= DOCUMENT EXTRACT =
• • • •
The Committee suggests that the requirement for the presentation of historical critical accounting estimates be phased-in after the final rule is adopted and pertain only to years beginning in the year after the implementation of the rule. Consideration should also be given to what type of disclosure would be required if prior years had been restated to reflect subsequent acquisitions accounted for as poolings of interest - previous accounting estimates of management of acquired entities should not be required in the registrant's MD&A. We also suggest that the Commission consider the relevance of historical estimates for matters that are macroeconomic and beyond the control of management. The accuracy of estimates of matters such as interest rates or economic conditions are fully reflected in completed accounting periods and already must be discussed in MD&A. It should be remembered that while an estimate may be the basis of a future independent disclosure liability, even if the estimate is wrong, the financial statements may be unaffected. To disclose past estimates without a safe harbor is to impose new backward reaching liability not covered by the existing safe harbors for forward looking statements. Therefore, if disclosure of estimates for periods prior to the adoption of the proposed rule are to be required, the Committee proposes that the Commission create safe harbor protections for this type of information similar to those established for forward looking statements provided under Rule 175 of the Securities Act and Rule 3b-6 of the Exchange Act.
In the Release, the Commission states that the new instructions to the proposed rule would provide some examples of the type of forward looking statements that would be required in MD&A and would alert companies to consider the terms, conditions and scope of the existing safe harbors when drafting this disclosure. This language, however, leaves unclear the extent to which existing safe harbors will apply to the proposed disclosure and places the burden on the issuer to determine the extent of such protection. The Committee therefore urges the Commission to further clarify the application of existing safe-harbors for forward looking statements made in the proposed MD&A disclosure.
The Committee also believes it would be useful if the Commission provided a standard format for presentation by providing specific guidance, such as that provided in Item 305 of Regulation S-K, or by including specific examples of the desired format. In this way, a general practice or format for presentation of the required disclosure may develop, much as has occurred through the application of Item 305. This would apply to the disclosure of both historical and current information and would provide guidance as to the type of disclosure required under the proposed rule. This guidance would also help ease the comparison of disclosure among different companies.
b. Quantitative Disclosures
Another element of the proposed rule requires disclosure about the sensitivity of critical accounting estimates. The Release suggests that for each critical accounting estimate a company would discuss changes that would result either from (i) making reasonably possible, near-term changes to the most material assumptions underlying the estimate or (ii) using the end of the range of reasonably possible amounts which the company likely determined when formulating its recorded estimate. Specifically, the Commission's suggestion of using the end of the range of reasonably possible amounts as part of a sensitivity analysis may not prove useful since there is no readily available independent method for validating the plausibility of the range selected by management. In these circumstances, investors will therefore have a difficult time understanding the actual meaning of this presentation. Investors will not be aided in their investment decisions by the proposal unless they are able to make a meaningful comparison of the disclosures being provided. Since the methodology used by each company in developing its sensitivity analysis will not necessarily be disclosed, the results of a particular company's analysis may not be comparable across different companies within a specific industry. We suggest that the Commission review this aspect of the proposal in order to achieve comparable disclosure among registrants in comparable businesses.
• • • •
= SUPPLIED DATA =
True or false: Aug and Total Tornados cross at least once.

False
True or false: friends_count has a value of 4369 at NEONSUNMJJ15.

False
• • • •
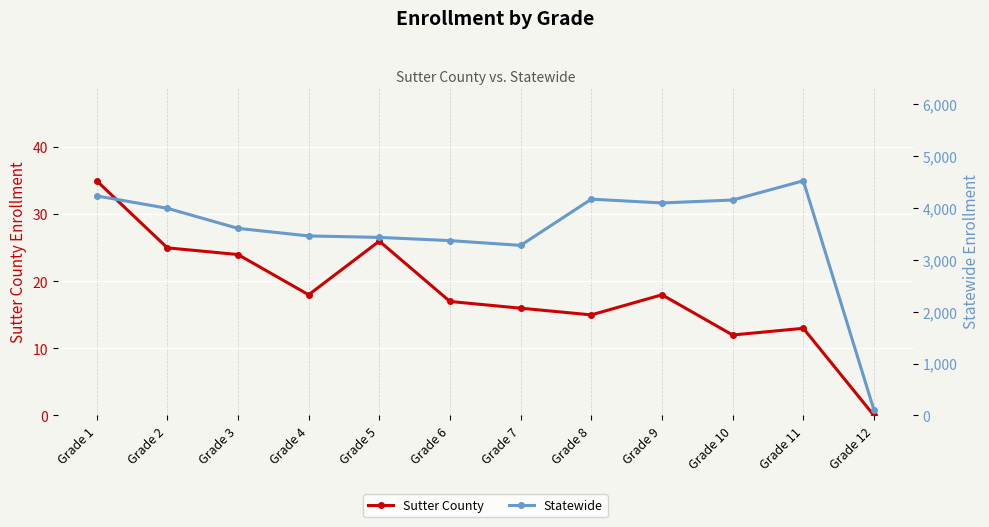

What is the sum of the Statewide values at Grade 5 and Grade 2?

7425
• • • •
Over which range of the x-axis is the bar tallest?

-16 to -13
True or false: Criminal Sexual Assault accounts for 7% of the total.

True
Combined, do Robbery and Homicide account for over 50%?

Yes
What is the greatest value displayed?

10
• • • •
= EXERCISES TO COMPLETE =
a. Quote the passage on critical accounting estimates between "In the Release, the" and "proposed MD&A disclosure.", inclusive.
b. Render this sentence from the passage on critical accounting estimates in Spanish: "This guidance would also help ease the comparison of disclosure among different companies."
Rely only on the passage on critical accounting estimates, not on the records.

= TASK-BY-TASK RESULTS =
a.
In the Release, the Commission states that the new instructions to the proposed rule would provide some examples of the type of forward looking statements that would be required in MD&A and would alert companies to consider the terms, conditions and scope of the existing safe harbors when drafting this disclosure. This language, however, leaves unclear the extent to which existing safe harbors will apply to the proposed disclosure and places the burden on the issuer to determine the extent of such protection. The Committee therefore urges the Commission to further clarify the application of existing safe-harbors for forward looking statements made in the proposed MD&A disclosure.

b. Esta orientación también ayudaría a facilitar la comparación de la información divulgada entre distintas empresas.